Toyota, of course, went and used a bull’s excretions to make hydrogen to show the process can (admittedly with a lot of technology) be energy neutral, and told Musk he is right. The world’s car makers just smirked at all this wit, and went on investing heavily in preparing to sell an electric fleet by 2020.
Toyota is sticking to its hydrogen guns, however, and for its next instalment in the hydrogen saga announced it will sell fuel cell buses (FC buses) under the Toyota brand from early next year. Having already undergone repeated field tests for practical use, the Bureau of Transportation of the Tokyo Metropolitan Government plans to use two of these FC buses (model name: Toyota FC Bus) as fixed-route buses. Toyota plans to introduce over 100 FC buses mainly in the Tokyo area, ahead of the Tokyo 2020 Olympic and Paralympic Games. In view of this, the FC buses will be sold for the first time in Japan in early 2017, so as to help increase the level of understanding by the general public of the utilisation of FC buses as a form of public transportation.
The number of FC buses will increase over the next four years to meet the transport demands of the Tokyo Olympic and Paralympic Games in 2020.
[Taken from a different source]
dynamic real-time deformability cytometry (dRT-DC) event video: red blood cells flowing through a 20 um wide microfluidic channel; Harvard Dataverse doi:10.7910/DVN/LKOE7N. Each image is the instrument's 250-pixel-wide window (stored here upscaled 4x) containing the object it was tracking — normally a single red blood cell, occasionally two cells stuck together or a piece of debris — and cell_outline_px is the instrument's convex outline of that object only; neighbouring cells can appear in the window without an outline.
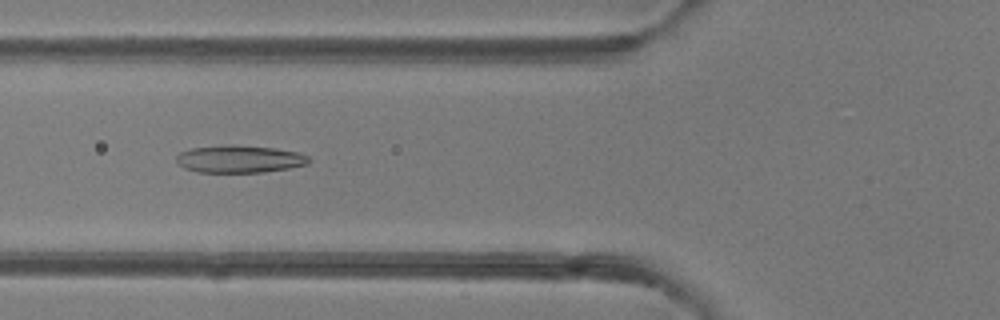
{"species": "common noctule bat (a hibernating species)", "species_latin": "Nyctalus noctula", "temperature_condition": "room temperature", "stored_images_in_passage": 49, "camera_frame_rate_fps": 3000, "um_per_image_px": 0.085, "animal": {"sex": "female"}, "frame": {"image": 1, "passage_image": 19, "time_ms": 6.0, "image_size_px": [1000, 320], "cell_outline_px": [[308, 164], [288, 168], [264, 172], [196, 172], [184, 168], [176, 160], [176, 156], [180, 152], [192, 148], [228, 144], [272, 148], [296, 152], [308, 156]], "centroid_in_image_um": [20.31, 13.52], "position_along_channel_um": 105.5, "area_um2": 20.98}}
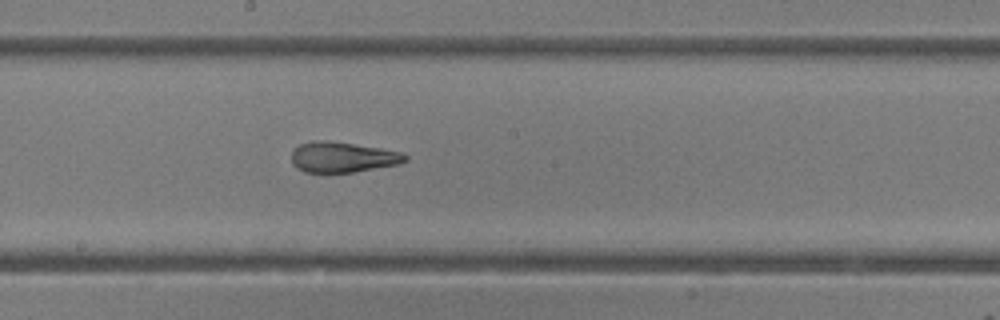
{"frame": {"image": 2, "passage_image": 27, "time_ms": 8.667, "image_size_px": [1000, 320], "cell_outline_px": [[408, 160], [400, 164], [352, 172], [304, 172], [296, 168], [292, 164], [292, 148], [300, 144], [312, 140], [324, 140], [380, 148], [404, 152], [408, 156]], "centroid_in_image_um": [29.12, 13.35], "position_along_channel_um": 219.1, "area_um2": 20.29}}
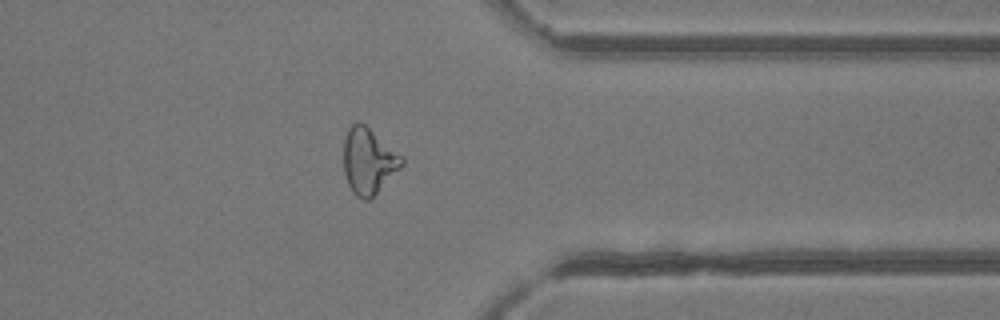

The Toyota FC Bus was developed by Toyota, based on the company’s experience in developing FC buses together with Hino Motors Ltd (Hino).
The Toyota Fuel Cell System (TFCS), which was developed for the Mirai fuel cell vehicle, has been adopted to provide better energy efficiency in comparison with internal combustion engines, as well as to deliver superior environmental performance with no CO2 emissions or substances of concern (SOCs) when driving.
The company said in a statement the nine kW battery systems in the FC bus can also be used as a power source in the event of disaster.
Toyota has announced an electric bus powered by hydrogen as part of its commitment to use a lot of electricity to make hydrogen to make a little electricity.